## Provided text
The Troy Trojans men's golf teams represent Troy University located in Troy, Alabama, and compete in National Collegiate Athletic Association (NCAA) Division I and the Sun Belt Conference.  The Trojans play their home matches at the Troy Country Club, and use the newly built/renovated Trojan Oaks Golf Practice Facility for practicing.

History

The Troy men's golf team began playing golf 1951, competing primarily in the Alabama Collegiate Conference.  In 1968 and 1969, then player and future head coach Mike Griffin who was the #1 seed player for Troy State, won the Alabama Collegiate Conference individual championship two years in a row.

Under head coach Mike Griffin, the Trojan men were one of the most dominant golf teams in the NCAA, winning two Division II national championships and also finishing as a runner-up.  In total, the Trojan men have won three NCAA Division II Men's Golf Championships in 1976, 1977, and 1984. They also finished as national runner-up in 1978, 1983, and 1992. From 1975 to 1993, the Trojan men's golf team made an unprecedented 19-straight appearances in the NCAA Division II Golf Championships.  During Griffin's coaching tenure, player Paul Perini went on to win the NCAA Division II Individual Championship in 1980.

## Information shown

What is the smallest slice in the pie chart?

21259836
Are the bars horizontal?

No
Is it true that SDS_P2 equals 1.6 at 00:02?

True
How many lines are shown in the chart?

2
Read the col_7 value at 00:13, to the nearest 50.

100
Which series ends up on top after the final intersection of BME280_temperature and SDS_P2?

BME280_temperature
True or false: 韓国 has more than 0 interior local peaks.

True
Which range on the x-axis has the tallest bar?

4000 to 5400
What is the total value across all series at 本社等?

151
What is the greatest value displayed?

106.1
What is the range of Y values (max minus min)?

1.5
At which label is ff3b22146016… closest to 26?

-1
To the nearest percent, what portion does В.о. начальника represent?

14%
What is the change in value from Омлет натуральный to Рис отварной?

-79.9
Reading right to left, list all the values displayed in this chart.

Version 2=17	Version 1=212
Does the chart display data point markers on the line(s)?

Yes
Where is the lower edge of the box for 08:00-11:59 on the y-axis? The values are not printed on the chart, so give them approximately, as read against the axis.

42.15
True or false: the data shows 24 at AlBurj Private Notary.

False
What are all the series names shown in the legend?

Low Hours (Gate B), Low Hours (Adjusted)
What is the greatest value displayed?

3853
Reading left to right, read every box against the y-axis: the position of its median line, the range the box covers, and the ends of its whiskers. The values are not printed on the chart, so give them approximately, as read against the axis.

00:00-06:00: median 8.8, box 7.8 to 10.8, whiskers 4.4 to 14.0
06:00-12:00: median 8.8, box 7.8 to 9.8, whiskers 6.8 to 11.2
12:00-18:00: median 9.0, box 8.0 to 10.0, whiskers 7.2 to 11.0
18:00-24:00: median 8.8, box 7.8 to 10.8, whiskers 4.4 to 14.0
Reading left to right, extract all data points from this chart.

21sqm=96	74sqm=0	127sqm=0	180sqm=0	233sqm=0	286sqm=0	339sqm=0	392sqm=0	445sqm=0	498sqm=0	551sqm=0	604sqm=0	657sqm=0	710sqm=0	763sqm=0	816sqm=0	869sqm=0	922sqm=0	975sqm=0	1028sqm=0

## What you have to do
Keep writing the article about the Troy Trojans men's golf team, starting right after its last sentence and matching its style.

## Result
Griffin was inducted into the Golf Coaches Association of America Hall of Fame in 2000 for his accomplishments.

In 2002, Matt Terry took over the head coaching position at Troy.  He has helped lead Troy from their transition from Division II to Division I, and has had remarkable success doing so, winning eight conference championships since the team joined Division I.  Terry has also led Troy to multiple national rankings, and five NCAA Regional appearances.

In 2017, player Cam Norman qualified to receive an individual at-large bid to the NCAA Golf Championship held at Rich Harvest Farms. He finished tied for 23rd place, which is the highest a Trojan player has ever finished in individual competition at the NCAA Golf Championship since Troy joined Division I in 1994.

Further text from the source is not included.